2. International realism: Given the global nature of AI development, international collaboration on governance frameworks has extremely limited utility if intended to slow development. International collaboration should focus on homologation of regulations around specific high risk applications, keeping in mind that regulations which harm national competitiveness tend to be overturned only after lasting damage has been done to the regulating nation.

3. Flexible policies: Regulations should be limited in scope at this stage, and avoid assuming that the current early state of play accurately reflects the final form of a more developed ecosystem. Monitoring is warranted, but it is too early for prescriptive policies in many areas.

4. Transparency and accountability: Encouraging transparency in AI development and clarifying accountability mechanisms can help address risks to a limited extent, but liability must remain at the level of application, not development of AI.

5. Copyright: The current conversation is over-extrapolating from early approaches to building datasets. It is not necessary to train large models on huge amounts of public data to achieve good reasoning performance. The best results will likely be achieved with mostly or entirely synthetic data in the near future. Putting too much energy into mandating complicated licensing regimes may quickly look misguided.

The Role of Industry

As practitioners, we recognize our responsibility in shaping the future of AI. We propose:

1. Increased collaboration between industry, academia, and policymakers to keep abreast of ongoing developments and develop practical and effective governance approaches as they become necessary, rather than on a hypothetical future basis.

2. Investment in research on AI safety and security to stay ahead of potential threats, and policies that encourage affected industries to invest in defenses against these threats in a timely manner, allowing a market-based response.

3. Development of best practices for responsible AI development and deployment, recognizing the practical impossibility of enforcement on a global scale. This means guidelines based on broad consensus are a better approach than rigid and prescriptive policies. Such policies are unlikely to be followed by other parties, and thus will only disadvantage the regulating entity and its subjects.

Summary

While the challenges of regulating AI are significant, we believe a nuanced, collaborative approach can help harness benefits while mitigating potential risks. 

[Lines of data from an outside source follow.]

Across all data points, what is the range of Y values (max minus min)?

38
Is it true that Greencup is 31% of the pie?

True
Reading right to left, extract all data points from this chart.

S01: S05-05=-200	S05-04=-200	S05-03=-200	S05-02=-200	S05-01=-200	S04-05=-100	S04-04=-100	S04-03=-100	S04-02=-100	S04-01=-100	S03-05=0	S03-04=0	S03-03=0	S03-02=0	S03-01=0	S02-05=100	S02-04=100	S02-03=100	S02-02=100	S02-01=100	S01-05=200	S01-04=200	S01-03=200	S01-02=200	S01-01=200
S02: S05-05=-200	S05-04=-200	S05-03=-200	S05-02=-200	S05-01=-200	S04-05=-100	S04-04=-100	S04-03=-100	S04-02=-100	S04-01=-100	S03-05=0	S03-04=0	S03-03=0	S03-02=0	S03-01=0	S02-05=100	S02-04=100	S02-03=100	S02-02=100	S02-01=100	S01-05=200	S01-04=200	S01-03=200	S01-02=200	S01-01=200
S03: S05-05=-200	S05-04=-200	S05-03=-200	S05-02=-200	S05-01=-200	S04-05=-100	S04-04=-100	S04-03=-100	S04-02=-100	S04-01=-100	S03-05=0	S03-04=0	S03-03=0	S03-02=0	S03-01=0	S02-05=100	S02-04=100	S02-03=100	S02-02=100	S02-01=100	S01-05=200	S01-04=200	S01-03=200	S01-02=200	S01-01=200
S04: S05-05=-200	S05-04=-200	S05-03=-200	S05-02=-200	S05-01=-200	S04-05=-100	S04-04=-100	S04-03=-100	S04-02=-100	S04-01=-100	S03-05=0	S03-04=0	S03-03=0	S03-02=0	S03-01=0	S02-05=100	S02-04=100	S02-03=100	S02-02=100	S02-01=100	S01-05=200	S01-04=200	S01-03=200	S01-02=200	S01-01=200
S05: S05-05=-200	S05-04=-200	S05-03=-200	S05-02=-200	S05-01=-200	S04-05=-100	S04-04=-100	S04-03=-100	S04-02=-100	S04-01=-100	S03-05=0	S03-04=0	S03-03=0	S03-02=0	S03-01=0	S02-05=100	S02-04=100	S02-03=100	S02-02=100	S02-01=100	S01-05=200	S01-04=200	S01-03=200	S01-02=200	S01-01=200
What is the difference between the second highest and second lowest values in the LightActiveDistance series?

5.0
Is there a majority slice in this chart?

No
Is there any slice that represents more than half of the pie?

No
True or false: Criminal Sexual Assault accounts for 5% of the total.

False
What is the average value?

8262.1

No matter the regulatory approach, it must be grounded in a realistic understanding of both facts on the ground and the likely evolution of these technologies.

In our opinion, it is very likely that the AI space will radically change in the next few years. Attempting to regulate tomorrow's ecosystem with strict prescriptive legislation based on today's practices is likely to fail, harming those who adopt such legislation and helping competitors and adversaries who do not.

As a recent example, many countries over-regulated the internet during its early commercialization. They caused their local talent to leave, lost out on trillions of dollars of value, and created structural competitive disadvantages for themselves that still persist decades later. The risks of premature AI regulation to future prosperity and national competitiveness should not be underestimated. 

We recognize there are many discordant voices in this debate, and acknowledge our obligation to share our domain expertise with all parties. We invite further dialogue with policymakers, researchers, and other practitioners in industry to refine and implement effective governance strategies in this field.